Humanize midi

Hey guys is there a way to humanize MIDI in cubase 12?
basically programming drums and dont want it to be exaclty on the grid


You can use the Logical Editor to randomize velocity, note position and so on. At least, this is how I do it

Then just don’t quantize perfectly to the grid.

In the Key Editor window under the Quantize tab, you have all the flexibility you need to achieve the desired quantization.

I use the midi modifiers in the track inspector, or in automation if I want to vary things in different parts of the song.

With midi modifiers you can randomise position and /or velocity as much or as little as you want.

If you’re using audio samples, rather than a VSTi, this won’t work of course.
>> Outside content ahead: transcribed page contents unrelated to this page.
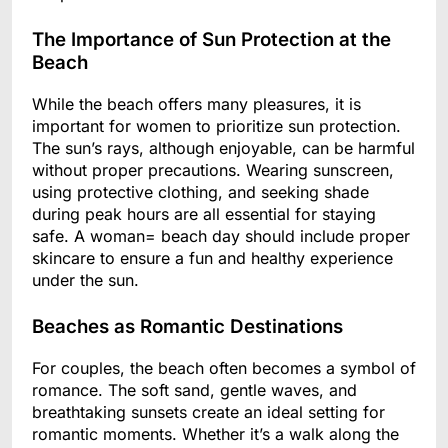
The Importance of Sun Protection at the
Beach
While the beach offers many pleasures, it is
important for women to prioritize sun protection.
The sun’s rays, although enjoyable, can be harmful
without proper precautions. Wearing sunscreen,
using protective clothing, and seeking shade
during peak hours are all essential for staying
safe. A woman= beach day should include proper
skincare to ensure a fun and healthy experience
under the sun.
Beaches as Romantic Destinations
For couples, the beach often becomes a symbol of
romance. The soft sand, gentle waves, and
breathtaking sunsets create an ideal setting for
romantic moments. Whether it’s a walk along the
Drum VSTis sometimes have randomisation / humanisation facilities too.

I always turn Snap off when I’m writing drums. That way even if I’m aiming to be pretty much on the beat it will always be a bit off.

However most of the time, depending on the song, I’ll want to take beats 2 & 4 (sometimes even 3) and push them a bit earlier or later for a more hyper or laid-back vibe, which I’ll do visually while listening - just that much after the grid-line.

I found my drum programing improved drastically after I took this Groove 3 video course by Eli Krantzberg (one of their best instructors) where he gets into how drummers are physically playing and how to program drums to better reflect that physicality. Instead of focusing on hitting the snare here, here and here; the focus shits to what is the sequence of things the right hand is doing. This results in programed drums sounding more realistic overall.

Often when humanizing MIDI drums we focus on variations in Velocity & Timing but don’t think much about variations in the sounds themselves. Granted a snare hit will change its sound based on velocity and round-robin schemes add a natural variation - but it still sounds basically the same. But you can create a composite “hit” by combining articulations. For example suppose you have a series of regular snare hits that are playing in the 90 to 110 Velocity range. Take some of these and double them with side-stick sounds in the 40 to 50 Velocity range. The side-sticks won’t read as separate sounds but rather as tonal variations on the basic snare hit sound.

Or take this a step further and move the regular snare hit a tiny bit later and the side-stick a little early so there is a small but audible delay between the two. This mimics the side of the stick initially making contact with the rim & then rotating down to hit the snare head. Which leads us to ghost notes - low velocity hits that are more felt than noticed. Used in moderation these can add a real sense of life.

Another technique to add sonic variation is to use 2 instances of the exact same snare. Detune one of them by a very small amount. Now treat the 2 snares as if they are a single drum with a duplicate set of articulations - mix your hits between the two. This will sound like you are hitting the drum-head in different spots.